Professor Alan Abramowitz forecasts the 2012 election and the importance of the performance of the economy in the second quarter. Dr. Abramowitz, one of the nation's top experts on election modeling, takes into account the hyper-polarized nature of contemporary politics. From The Center for Politics:
"In less than four months, millions of Americans will go to the polls to choose their next president along with all 435 members of the House of Representatives, 33 U.S. senators and thousands of state and local elected officials. The 2012 election will take place at a time of deep political division in the United States. Democrats and Republicans differ sharply over Barack Obama’s performance in office as well as over a wide range of issues ranging from government spending and health care to immigration and gay marriage. These divisions are shaping the strategies of the candidates and the outlook for November. Because overwhelming majorities of Democrats and Republicans can be expected to support their own party’s nominee, the outcome will depend on which party does a better job of mobilizing its supporters and appealing to a small group of swing voters in a handful of battleground states.In other words: a squeaker.

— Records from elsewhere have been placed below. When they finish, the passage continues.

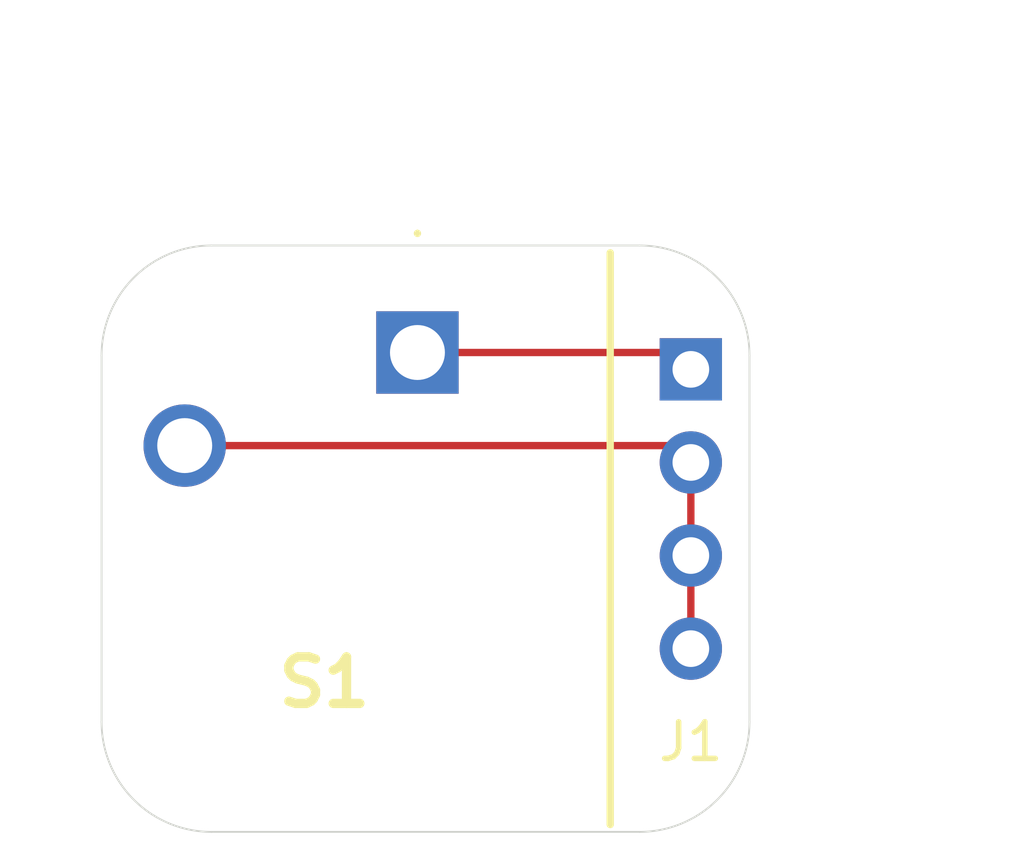
<source format=kicad_pcb>
(kicad_pcb
	(version 20240108)
	(generator "pcbnew")
	(generator_version "8.0")
	(general
		(thickness 1.6)
		(legacy_teardrops no)
	)
	(paper "A4")
	(layers
		(0 "F.Cu" signal)
		(31 "B.Cu" signal)
		(32 "B.Adhes" user "B.Adhesive")
		(33 "F.Adhes" user "F.Adhesive")
		(34 "B.Paste" user)
		(35 "F.Paste" user)
		(36 "B.SilkS" user "B.Silkscreen")
		(37 "F.SilkS" user "F.Silkscreen")
		(38 "B.Mask" user)
		(39 "F.Mask" user)
		(40 "Dwgs.User" user "User.Drawings")
		(41 "Cmts.User" user "User.Comments")
		(42 "Eco1.User" user "User.Eco1")
		(43 "Eco2.User" user "User.Eco2")
		(44 "Edge.Cuts" user)
		(45 "Margin" user)
		(46 "B.CrtYd" user "B.Courtyard")
		(47 "F.CrtYd" user "F.Courtyard")
		(48 "B.Fab" user)
		(49 "F.Fab" user)
		(50 "User.1" user)
		(51 "User.2" user)
		(52 "User.3" user)
		(53 "User.4" user)
		(54 "User.5" user)
		(55 "User.6" user)
		(56 "User.7" user)
		(57 "User.8" user)
		(58 "User.9" user)
	)
	(setup
		(pad_to_mask_clearance 0)
		(allow_soldermask_bridges_in_footprints no)
		(pcbplotparams
			(layerselection 0x00010fc_ffffffff)
			(plot_on_all_layers_selection 0x0000000_00000000)
			(disableapertmacros no)
			(usegerberextensions no)
			(usegerberattributes yes)
			(usegerberadvancedattributes yes)
			(creategerberjobfile yes)
			(dashed_line_dash_ratio 12.000000)
			(dashed_line_gap_ratio 3.000000)
			(svgprecision 4)
			(plotframeref no)
			(viasonmask no)
			(mode 1)
			(useauxorigin no)
			(hpglpennumber 1)
			(hpglpenspeed 20)
			(hpglpendiameter 15.000000)
			(pdf_front_fp_property_popups yes)
			(pdf_back_fp_property_popups yes)
			(dxfpolygonmode yes)
			(dxfimperialunits yes)
			(dxfusepcbnewfont yes)
			(psnegative no)
			(psa4output no)
			(plotreference yes)
			(plotvalue yes)
			(plotfptext yes)
			(plotinvisibletext no)
			(sketchpadsonfab no)
			(subtractmaskfromsilk no)
			(outputformat 1)
			(mirror no)
			(drillshape 0)
			(scaleselection 1)
			(outputdirectory "output/")
		)
	)
	(net 0 "")
	(net 1 "GND")
	(net 2 "/INP")
	(footprint "COM-13834:COM13834" (layer "F.Cu") (at 42.54 34.92))
	(footprint "Connector_PinHeader_2.54mm:PinHeader_1x04_P2.54mm_Vertical" (layer "B.Cu") (at 50 35.38 180))
	(gr_line
		(start 36.92132 32)
		(end 48.6 32)
		(stroke
			(width 0.05)
			(type default)
		)
		(layer "Edge.Cuts")
		(uuid "04918164-4558-4756-9d42-2b3bfda4ac53")
	)
	(gr_arc
		(start 33.92132 35)
		(mid 34.8 32.87868)
		(end 36.92132 32)
		(stroke
			(width 0.05)
			(type default)
		)
		(layer "Edge.Cuts")
		(uuid "3b56888a-2381-4841-81d8-6442ef4e3885")
	)
	(gr_arc
		(start 51.6 45)
		(mid 50.72132 47.12132)
		(end 48.6 48)
		(stroke
			(width 0.05)
			(type default)
		)
		(layer "Edge.Cuts")
		(uuid "3d28068c-4354-41bf-ab0b-1472f9a354ed")
	)
	(gr_line
		(start 48.6 48)
		(end 36.92132 48)
		(stroke
			(width 0.05)
			(type default)
		)
		(layer "Edge.Cuts")
		(uuid "8e6610b5-f9b3-4030-b1fc-f5d316ae2f6b")
	)
	(gr_line
		(start 33.92132 35)
		(end 33.92132 45)
		(stroke
			(width 0.05)
			(type default)
		)
		(layer "Edge.Cuts")
		(uuid "c1e43aad-85cc-4982-9aec-568b320edeaf")
	)
	(gr_arc
		(start 48.6 32)
		(mid 50.72132 32.87868)
		(end 51.6 35)
		(stroke
			(width 0.05)
			(type default)
		)
		(layer "Edge.Cuts")
		(uuid "d912fc37-5d93-4c8c-8bab-668bbacffab9")
	)
	(gr_arc
		(start 36.92132 48)
		(mid 34.8 47.12132)
		(end 33.92132 45)
		(stroke
			(width 0.05)
			(type default)
		)
		(layer "Edge.Cuts")
		(uuid "e5278805-19d8-426a-92dd-2aee74b023b2")
	)
	(gr_line
		(start 51.6 35)
		(end 51.6 45)
		(stroke
			(width 0.05)
			(type default)
		)
		(layer "Edge.Cuts")
		(uuid "ff74bea9-0f0a-43c7-ac05-93cfbfc9e4a9")
	)
	(dimension
		(type aligned)
		(layer "Dwgs.User")
		(uuid "ab0aa13c-baa7-4fa9-a670-058356fbf779")
		(pts
			(xy 40 40) (xy 59.05 40)
		)
		(height -12.7)
		(gr_text "19.0500 mm"
			(at 49.525 26.15 0)
			(layer "Dwgs.User")
			(uuid "ab0aa13c-baa7-4fa9-a670-058356fbf779")
			(effects
				(font
					(size 1 1)
					(thickness 0.15)
				)
			)
		)
		(format
			(prefix "")
			(suffix "")
			(units 3)
			(units_format 1)
			(precision 4)
		)
		(style
			(thickness 0.1)
			(arrow_length 1.27)
			(text_position_mode 0)
			(extension_height 0.58642)
			(extension_offset 0.5) keep_text_aligned)
	)
	(segment
		(start 50 37.92)
		(end 49.54 37.46)
		(width 0.2)
		(layer "F.Cu")
		(net 1)
		(uuid "4ce0b167-2aa1-4492-a341-e5b7eef9ae17")
	)
	(segment
		(start 50 40.46)
		(end 50 37.92)
		(width 0.2)
		(layer "F.Cu")
		(net 1)
		(uuid "dde46fa5-7b25-471d-8e91-250855e6b990")
	)
	(segment
		(start 49.54 37.46)
		(end 36.19 37.46)
		(width 0.2)
		(layer "F.Cu")
		(net 1)
		(uuid "ea936e55-c92b-44ac-ac4c-f460116e9b2b")
	)
	(segment
		(start 50 40.46)
		(end 50 43)
		(width 0.2)
		(layer "F.Cu")
		(net 1)
		(uuid "ff429272-20b8-455b-b4bc-b9e1d9061731")
	)
	(segment
		(start 42.54 34.92)
		(end 49.54 34.92)
		(width 0.2)
		(layer "F.Cu")
		(net 2)
		(uuid "82d72696-ced6-4641-8f1d-a7db2d3bf727")
	)
	(segment
		(start 49.54 34.92)
		(end 50 35.38)
		(width 0.2)
		(layer "F.Cu")
		(net 2)
		(uuid "dd9b4528-15f4-4430-9c34-a62502c12a86")
	)
)

</source>
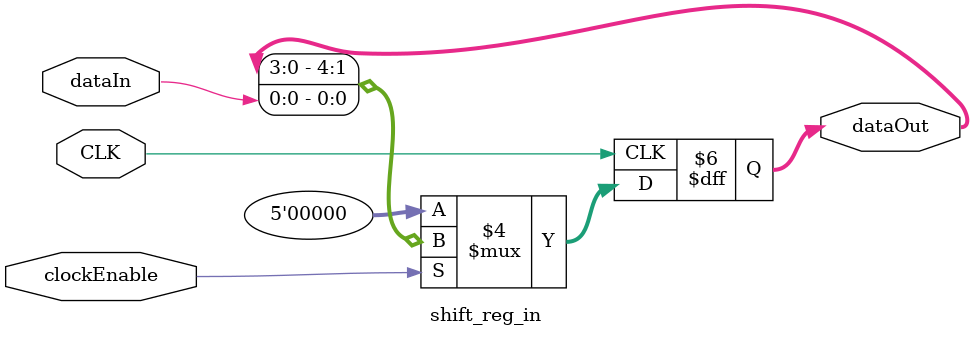
<source format=v>
module shift_reg_out #
  (
    parameter WIDTH = 5
  )
  (
    input             CLK,
    input             loadData,
    input             clockEnable,
    input [WIDTH-1:0] dataIn,

    output reg        dataOut = 0
  );

  reg [WIDTH-1:0] intData = 0;

  always @(negedge CLK)
    if (loadData)
      begin
        intData = dataIn[WIDTH-1:0];
        dataOut = intData[WIDTH-1];
      end
    else if (clockEnable)
      begin
        intData = intData << 1;
        dataOut = intData[WIDTH-1];
      end
endmodule

module shift_reg_in #
  (
    parameter WIDTH = 5
  )
  (
    input CLK,
    input dataIn,
    input clockEnable,

    output reg [WIDTH-1:0] dataOut = 0
  );

  always @(posedge CLK)
    if (clockEnable)
      dataOut = {dataOut[WIDTH-2:0], dataIn};
    else
      dataOut = 0;
endmodule
</source>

More here.
"... President Obama’s net approval rating in the final Gallup Poll in June was +2 percentage points (48% approval vs. 46% disapproval). And Obama’s advantage as a first-term incumbent in the current era of polarization is 2.5 percentage points. The only predictor that remains to be determined is the change in real GDP during the second quarter of 2012 -- the first estimate of that number will be released by the Bureau of Economic Analysis on July 27.

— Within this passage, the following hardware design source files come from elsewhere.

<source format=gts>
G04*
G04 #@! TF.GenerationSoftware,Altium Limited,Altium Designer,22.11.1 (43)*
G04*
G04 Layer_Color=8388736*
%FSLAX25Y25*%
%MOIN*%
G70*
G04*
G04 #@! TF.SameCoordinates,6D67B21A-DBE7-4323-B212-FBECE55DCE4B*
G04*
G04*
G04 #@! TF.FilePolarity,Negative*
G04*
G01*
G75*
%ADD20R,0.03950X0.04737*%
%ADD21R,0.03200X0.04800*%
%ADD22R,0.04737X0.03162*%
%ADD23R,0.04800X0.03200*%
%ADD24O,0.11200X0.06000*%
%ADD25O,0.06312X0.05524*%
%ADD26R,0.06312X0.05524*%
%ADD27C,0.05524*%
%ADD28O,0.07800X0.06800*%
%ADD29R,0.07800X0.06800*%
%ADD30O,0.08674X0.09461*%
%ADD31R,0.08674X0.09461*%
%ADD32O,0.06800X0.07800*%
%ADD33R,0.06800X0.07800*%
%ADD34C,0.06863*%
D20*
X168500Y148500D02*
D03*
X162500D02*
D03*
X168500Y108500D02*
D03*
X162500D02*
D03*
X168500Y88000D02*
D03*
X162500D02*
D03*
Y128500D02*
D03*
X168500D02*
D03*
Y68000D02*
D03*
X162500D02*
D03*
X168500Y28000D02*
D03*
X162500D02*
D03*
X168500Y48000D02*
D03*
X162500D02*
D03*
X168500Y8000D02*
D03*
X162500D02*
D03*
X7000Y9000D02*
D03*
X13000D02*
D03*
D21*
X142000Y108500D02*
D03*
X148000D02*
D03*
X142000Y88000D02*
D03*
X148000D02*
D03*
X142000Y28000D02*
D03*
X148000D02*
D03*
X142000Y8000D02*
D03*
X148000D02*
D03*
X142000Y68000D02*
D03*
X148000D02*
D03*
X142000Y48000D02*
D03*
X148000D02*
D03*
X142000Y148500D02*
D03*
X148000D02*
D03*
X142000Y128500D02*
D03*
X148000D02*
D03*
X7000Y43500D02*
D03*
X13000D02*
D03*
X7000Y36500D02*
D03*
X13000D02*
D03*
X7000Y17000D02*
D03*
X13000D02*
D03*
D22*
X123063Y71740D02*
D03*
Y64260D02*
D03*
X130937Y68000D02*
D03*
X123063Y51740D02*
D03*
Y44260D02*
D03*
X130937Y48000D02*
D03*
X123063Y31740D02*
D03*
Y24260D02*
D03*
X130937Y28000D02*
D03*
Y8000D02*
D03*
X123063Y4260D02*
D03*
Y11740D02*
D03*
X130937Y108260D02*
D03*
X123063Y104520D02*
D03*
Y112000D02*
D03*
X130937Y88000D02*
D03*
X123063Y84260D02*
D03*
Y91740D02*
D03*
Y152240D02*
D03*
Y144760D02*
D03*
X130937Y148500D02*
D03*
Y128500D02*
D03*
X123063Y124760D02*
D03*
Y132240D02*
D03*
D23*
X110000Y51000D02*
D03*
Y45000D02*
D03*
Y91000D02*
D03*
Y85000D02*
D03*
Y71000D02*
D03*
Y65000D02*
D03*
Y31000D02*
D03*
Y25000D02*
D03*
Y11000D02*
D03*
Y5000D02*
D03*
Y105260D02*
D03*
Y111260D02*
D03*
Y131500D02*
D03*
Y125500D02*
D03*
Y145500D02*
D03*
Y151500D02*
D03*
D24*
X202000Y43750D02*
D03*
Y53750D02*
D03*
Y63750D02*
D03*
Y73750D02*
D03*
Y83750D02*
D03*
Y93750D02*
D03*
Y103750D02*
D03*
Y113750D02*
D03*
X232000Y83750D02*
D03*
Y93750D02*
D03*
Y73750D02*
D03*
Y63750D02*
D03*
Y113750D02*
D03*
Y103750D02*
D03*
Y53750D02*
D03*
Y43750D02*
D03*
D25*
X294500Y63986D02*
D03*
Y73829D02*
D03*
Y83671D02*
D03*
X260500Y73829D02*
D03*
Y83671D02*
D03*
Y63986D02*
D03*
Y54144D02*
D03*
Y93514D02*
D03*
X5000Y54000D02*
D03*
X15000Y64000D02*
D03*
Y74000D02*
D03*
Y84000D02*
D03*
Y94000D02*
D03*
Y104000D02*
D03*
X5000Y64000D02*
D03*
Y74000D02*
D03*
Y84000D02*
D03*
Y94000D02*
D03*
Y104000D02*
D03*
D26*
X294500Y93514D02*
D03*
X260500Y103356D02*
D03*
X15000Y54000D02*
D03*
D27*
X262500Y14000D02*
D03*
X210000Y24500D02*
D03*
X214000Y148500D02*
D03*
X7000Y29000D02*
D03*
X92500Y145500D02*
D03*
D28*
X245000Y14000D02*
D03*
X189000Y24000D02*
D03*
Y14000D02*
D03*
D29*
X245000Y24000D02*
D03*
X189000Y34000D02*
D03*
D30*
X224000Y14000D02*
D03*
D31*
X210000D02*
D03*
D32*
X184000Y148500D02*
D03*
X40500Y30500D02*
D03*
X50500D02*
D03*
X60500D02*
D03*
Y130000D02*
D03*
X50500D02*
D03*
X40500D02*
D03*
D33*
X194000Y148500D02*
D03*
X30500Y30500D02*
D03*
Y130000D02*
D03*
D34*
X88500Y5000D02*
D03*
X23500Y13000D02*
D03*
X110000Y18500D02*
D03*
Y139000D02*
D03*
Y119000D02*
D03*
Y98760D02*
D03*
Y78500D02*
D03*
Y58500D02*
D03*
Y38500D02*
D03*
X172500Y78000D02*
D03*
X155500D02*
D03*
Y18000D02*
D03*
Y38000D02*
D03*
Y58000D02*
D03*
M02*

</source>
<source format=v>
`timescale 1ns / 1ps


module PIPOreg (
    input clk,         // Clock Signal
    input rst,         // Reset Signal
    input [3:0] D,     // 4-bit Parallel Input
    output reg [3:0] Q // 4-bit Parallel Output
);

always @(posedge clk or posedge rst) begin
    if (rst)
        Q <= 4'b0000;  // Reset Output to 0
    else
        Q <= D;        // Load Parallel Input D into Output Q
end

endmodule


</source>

"Table 1 displays conditional forecasts of President Obama’s share of the national popular vote depending on the growth rate of real GDP in the second quarter. The results show that not only is the election likely to be very close, but the winner of the popular vote may very well depend on the performance of the economy in the second quarter.
"A growth rate of zero or less predicts a narrow popular vote win for Republican challenger Mitt Romney, while a growth rate of 1% or greater predicts a popular vote win for President Obama."